I love brainstorming. I often don’t have the answer for someone else’s story quandary - but I might have a part of the answer. It’s wonderful when we get a group together, and there’s talking and laughing and lots of coffee, and suddenly a light bulb goes off over our heads.

3. Someone to celebrate with - One of the Pens just got a new-to-her car. I was quick to ooh and ah over the pictures, since I got a new car a year ago and I still remember how thrilling it was to drive it for the first time. A fun night out? A child’s accomplishment? A tax refund? No matter what, it’s more fun when there are lots of us to cheer.

Of course we celebrate publishing successes as well. First manuscript completed? Check. First novel available to purchase? Yes! The Pens have so many flavors of success between them: everything from trying new genres to figuring out how to e-publish to hitting bestseller lists. A book signing? We’re there to support each other. A good review? We’re there to praise the good taste of the reviewer!

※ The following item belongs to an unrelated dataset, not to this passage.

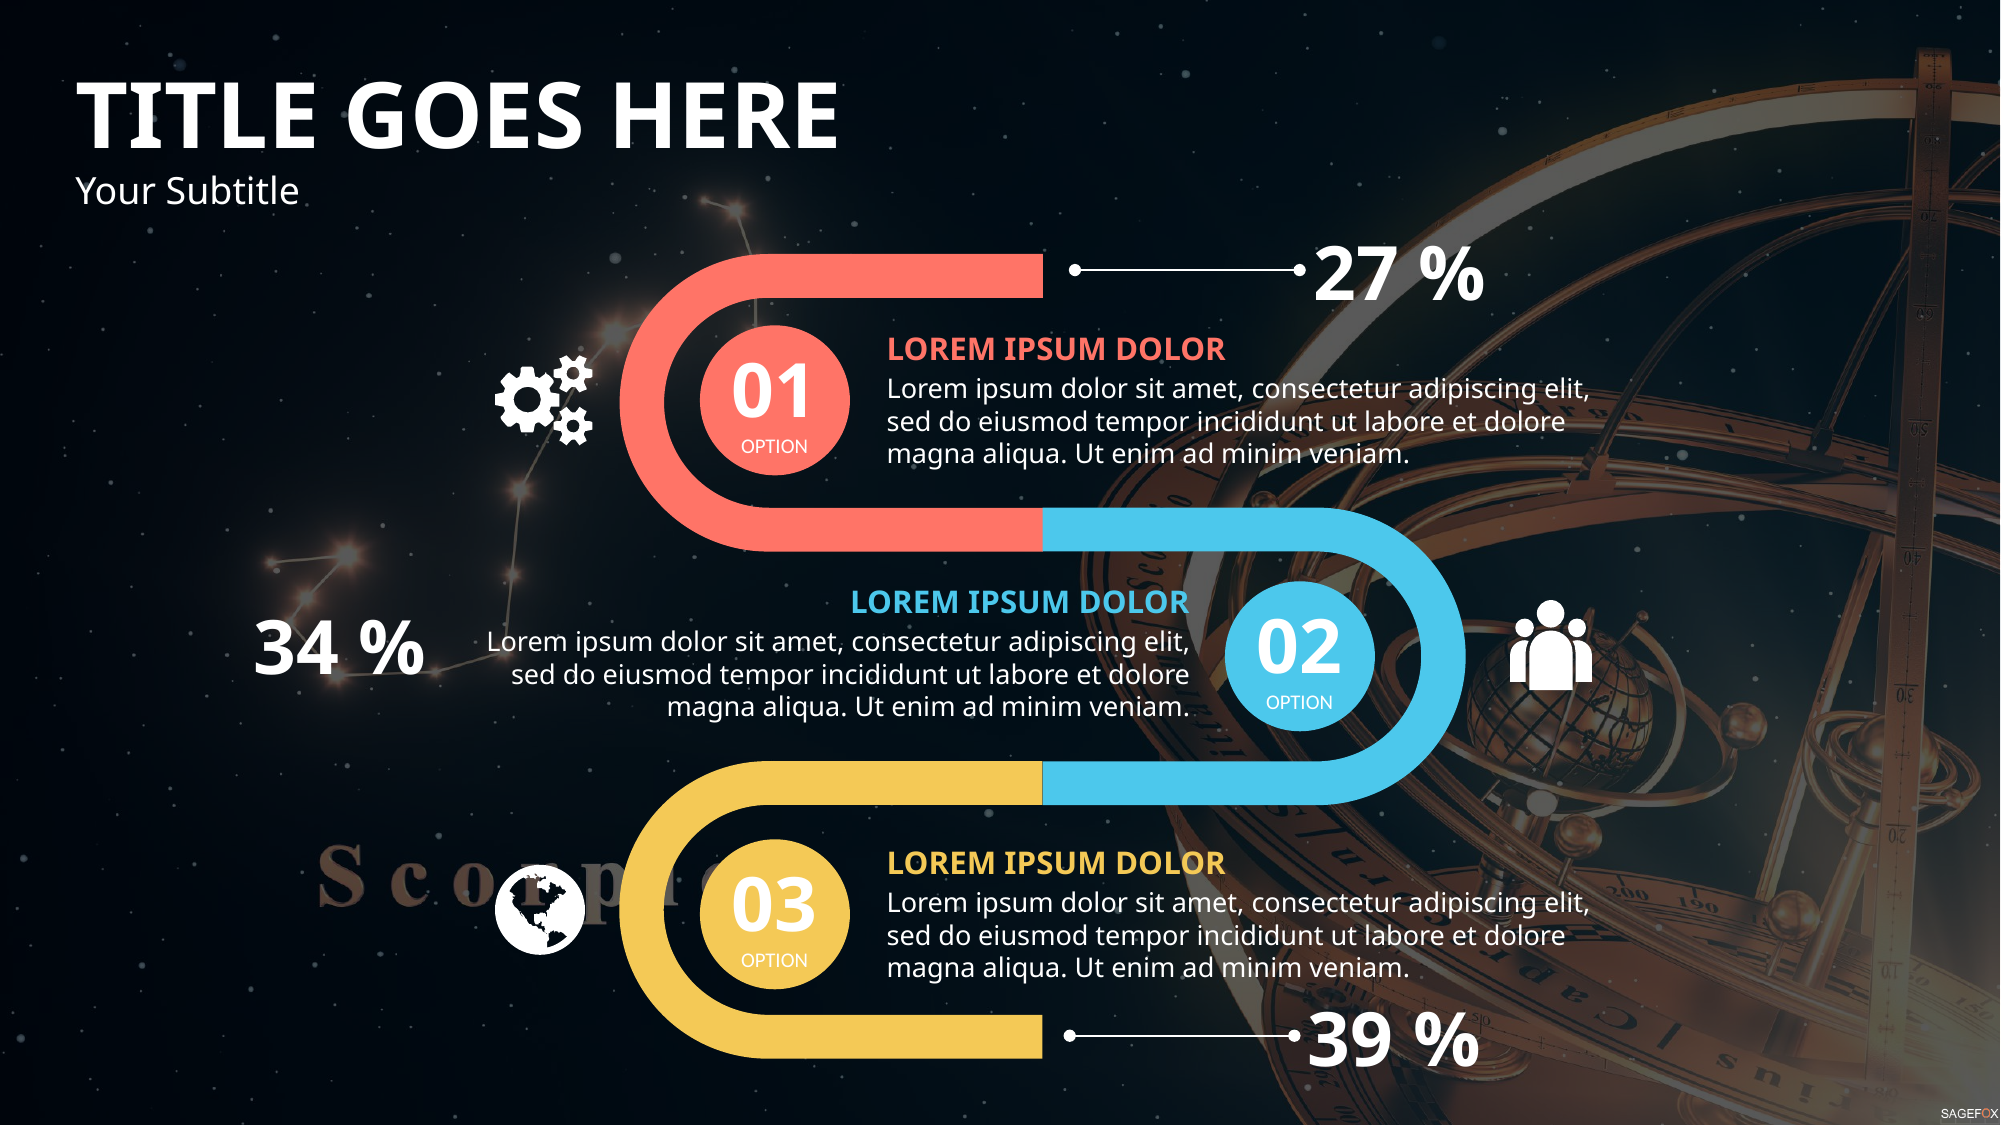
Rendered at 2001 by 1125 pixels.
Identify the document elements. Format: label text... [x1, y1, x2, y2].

4. Someone who “gets it” - You know that little melancholy feeling you get, about a day after you celebrate typing “the end”? Because the story is over, and the characters you love are going back to the shelf, and you have to say goodbye?

If you’re a writer, you totally know what I’m talking about! I cherish my non-writing friends, but there is something lovely about someone completely understanding when your friend misses her dentist appointment because she’s too wrapped up in her story and lost track of time, or spent more on research books than groceries in a week.

I could go on, but you get the picture: it was a lucky day indeed when I got rolled up in the awesome that is the PensFatales and sprinkled with their can-do magic. So happy to be here!